University of California RNs Hail Shift Rotation Limits

Safe lifting policies are one bone of contention, but not the main one, in a 10-day strike by about 4,000 registered nurses at eight Sutter Health-affiliated medical facilities in the San Francisco Bay Area. The California Nurses Association said RNs will walk the picket line through March 30 to protest Sutter's refusal to schedule RNs to care for patients when nurses are on legally mandated meal or rest breaks. Sutter, however, said patient and nurse safety, wages, and benefits are not the real reason for this strike -- the third time in less than six months that CNA called a strike against Sutter facilities. The union's real reason is its desire to coerce systemwide union organizing language in Sutter Health affiliates' contracts, the health care chain claims.

Sutter operates acute care hospitals; medical research facilities; home health, hospice, and occupational health networks; and long-term care centers in more than 100 communities in Northern California.
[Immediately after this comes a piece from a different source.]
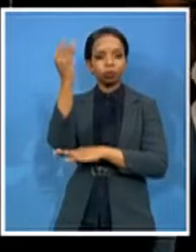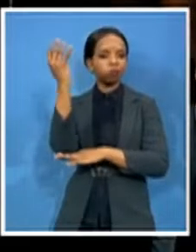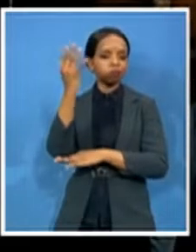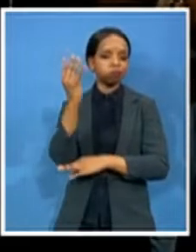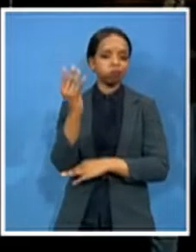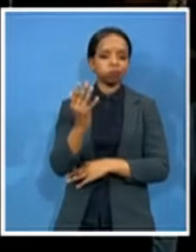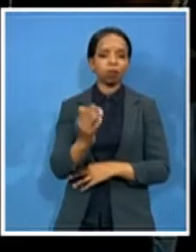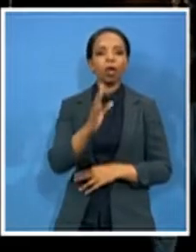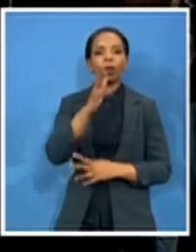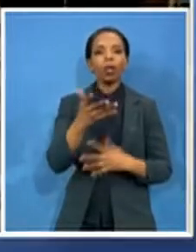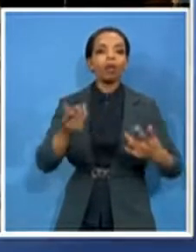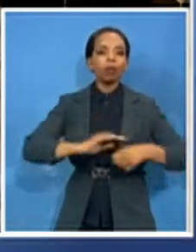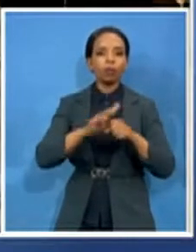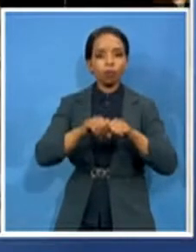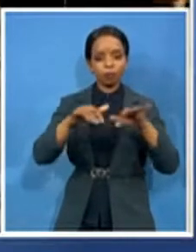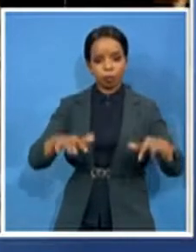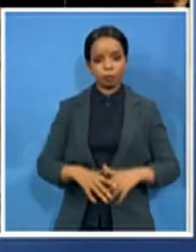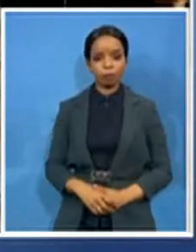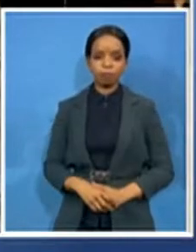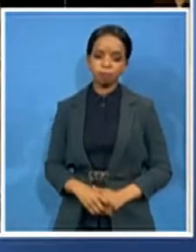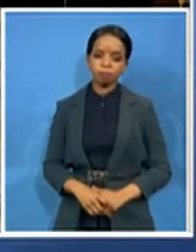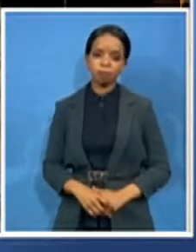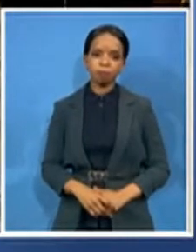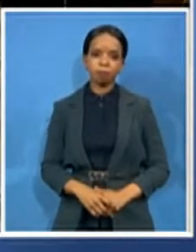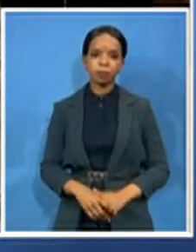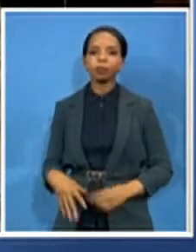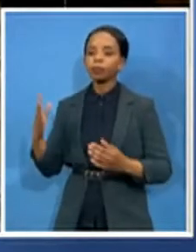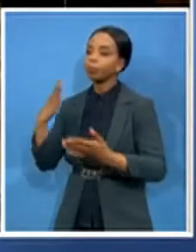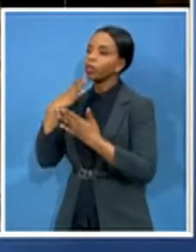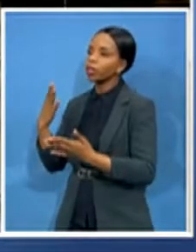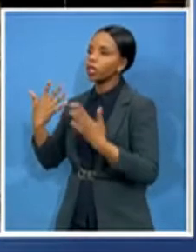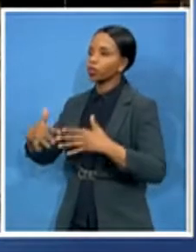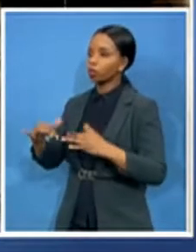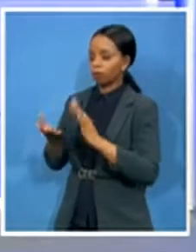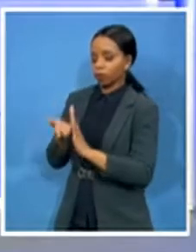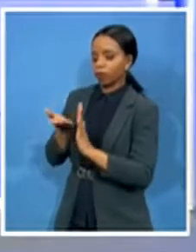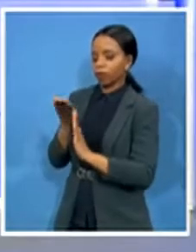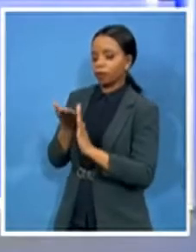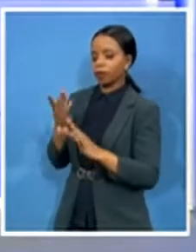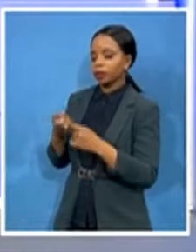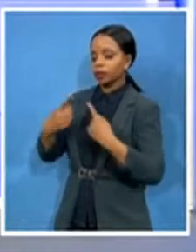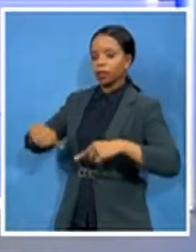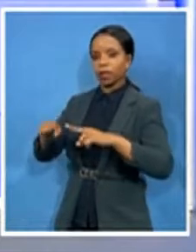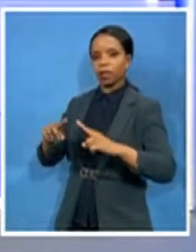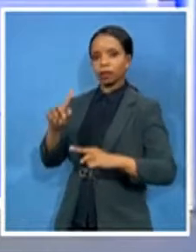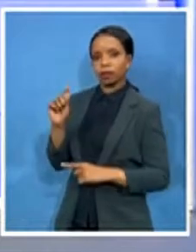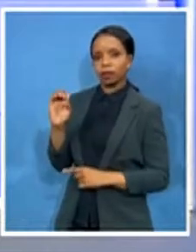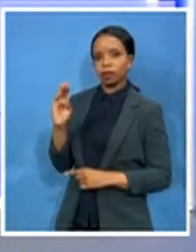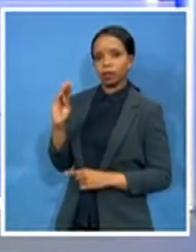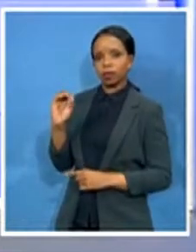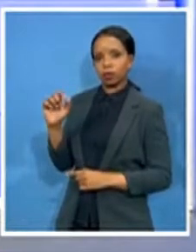thank you so much for that update uh debuho and we will reconnect with you as the day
The strikes began after the two sides failed to reach agreement on a contract despite months of negotiations, according to press reports in the San Jose Mercury News.

Separately, the union announced March 24 that about 10,000 registered nurses at University of California medical centers around the state ratified a new contract that included a limit on mandatory shift rotation, which requires nurses to work a day shift and then rotate to a night shift. "Shift rotation has been shown to reduce RN alertness and increase medication errors," said James Darby, RN, UCSF. "The first-time-ever limits on mandatory shift rotation that we won ensure that patient needs are considered."
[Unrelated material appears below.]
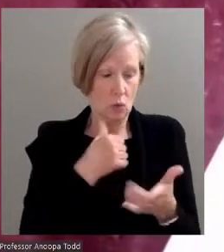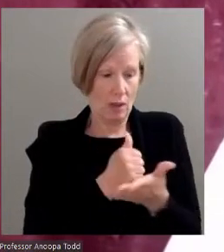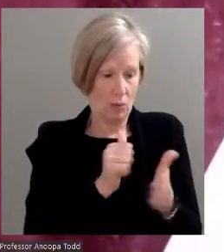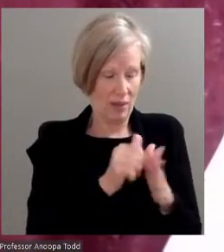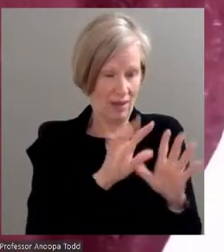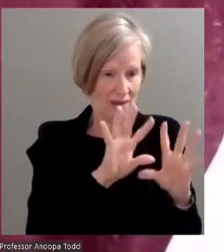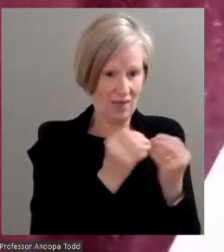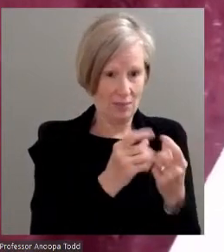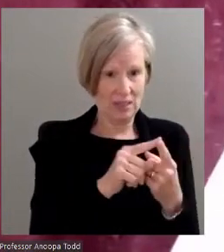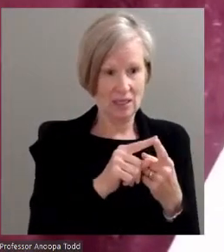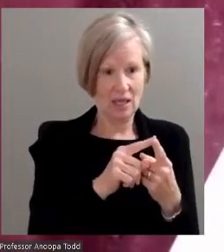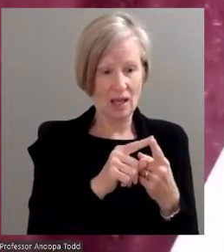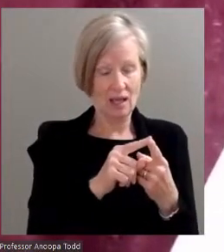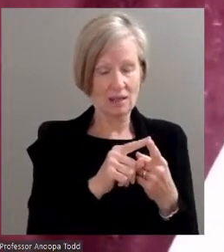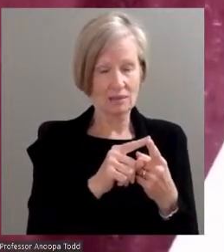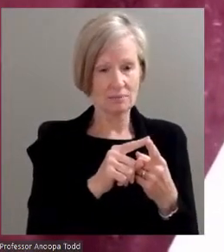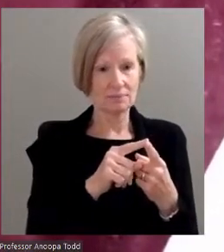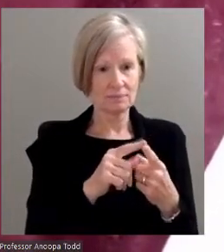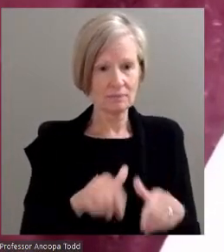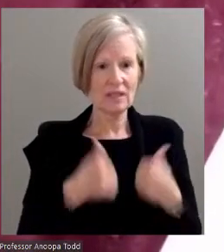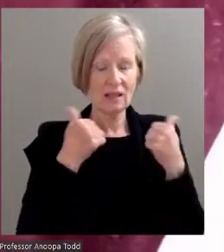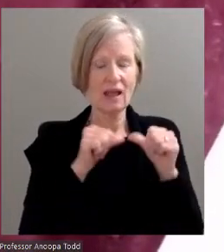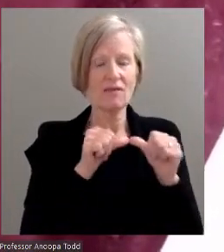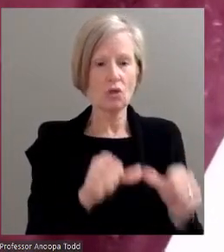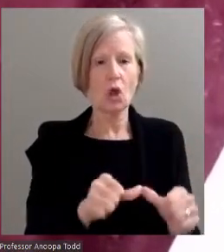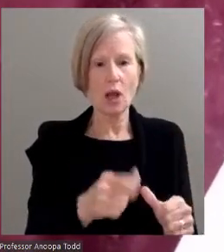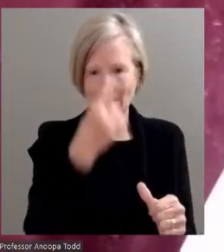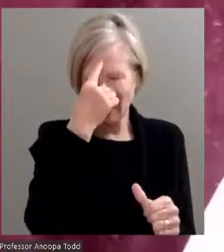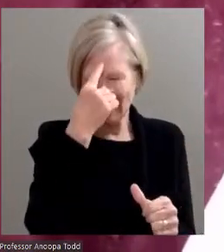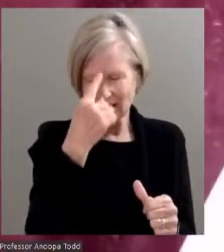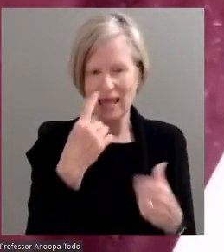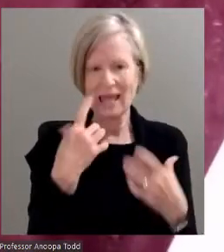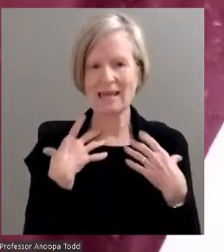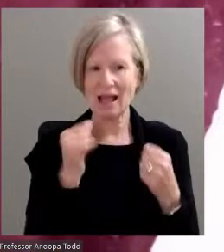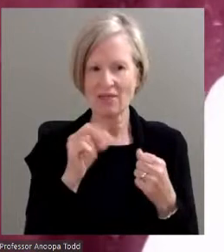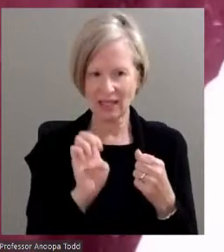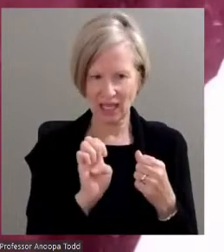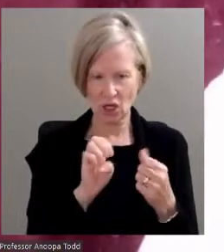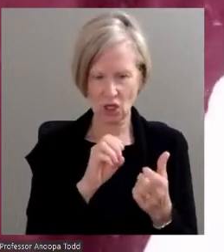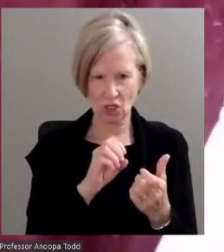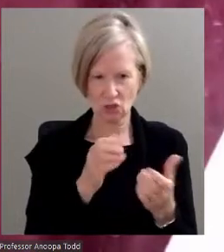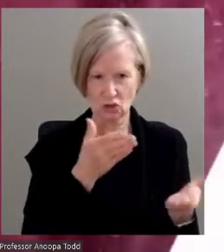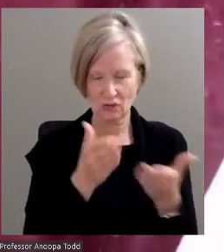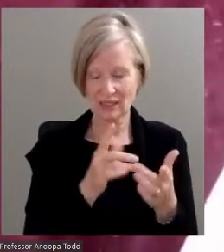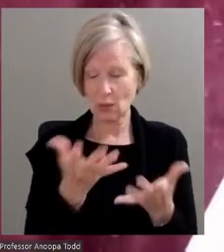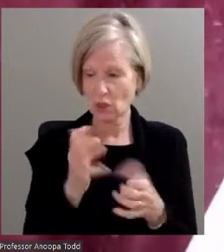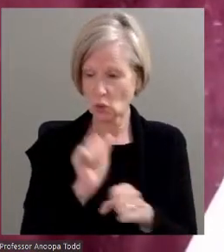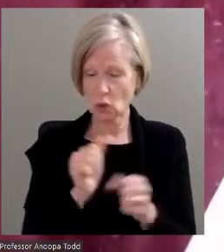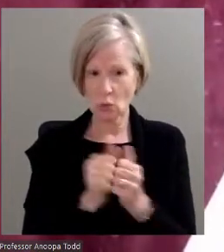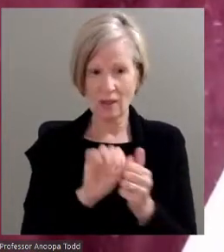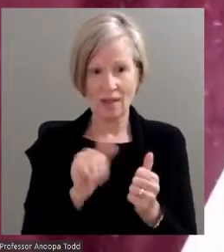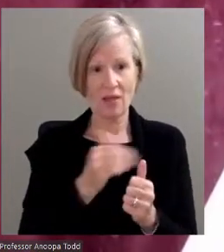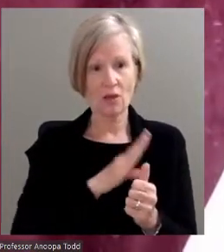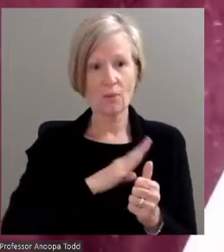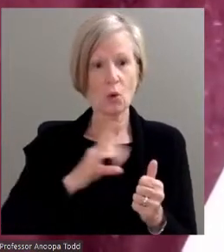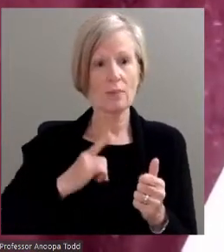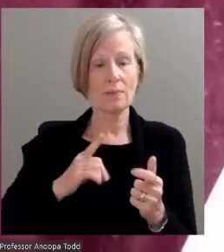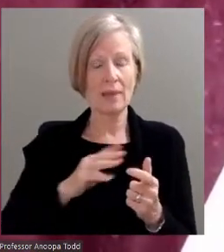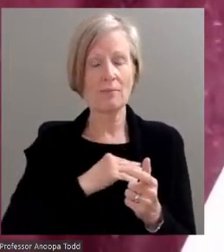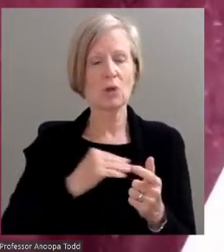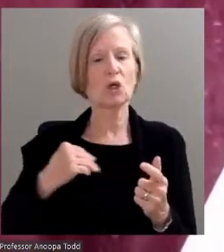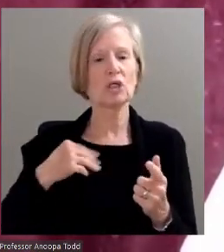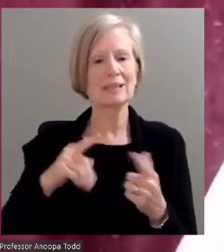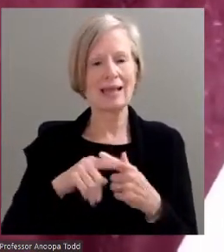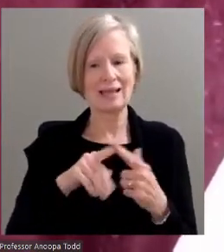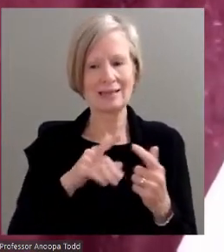lifelong mental and health care services. I want to work with other board members and faculty and staff to create workshops on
Nurses voted on the contract in membership meetings at UC facilities in Los Angeles, San Diego, San Francisco, Davis, and Irvine and at student health centers in Riverside, Santa Barbara, Santa Cruz, Berkeley, and Merced. The contract includes a 6 percent pay increase this year at all medical centers and increases up to 8 percent at the student health centers. "We are very happy with our new contract. It benefits UC nurses, UC patients, and UC," said Geri Jenkins, RN, UCSD, and a member of the CNA/National Nurses Organizing Committee Council of Presidents. "We have won the kind of patient care and staffing protections that will allow us to retain the high-caliber, experienced RNs needed to provide the quality care needed for our complex patient population."

This new contract does not include a wellness program opposed by the union both at UC and at Sutter Health. The program would require nurses to fill out an extensive questionnaire that could be shared with an insurance provider; this is a key issue in the Sutter Health strike, according to the union.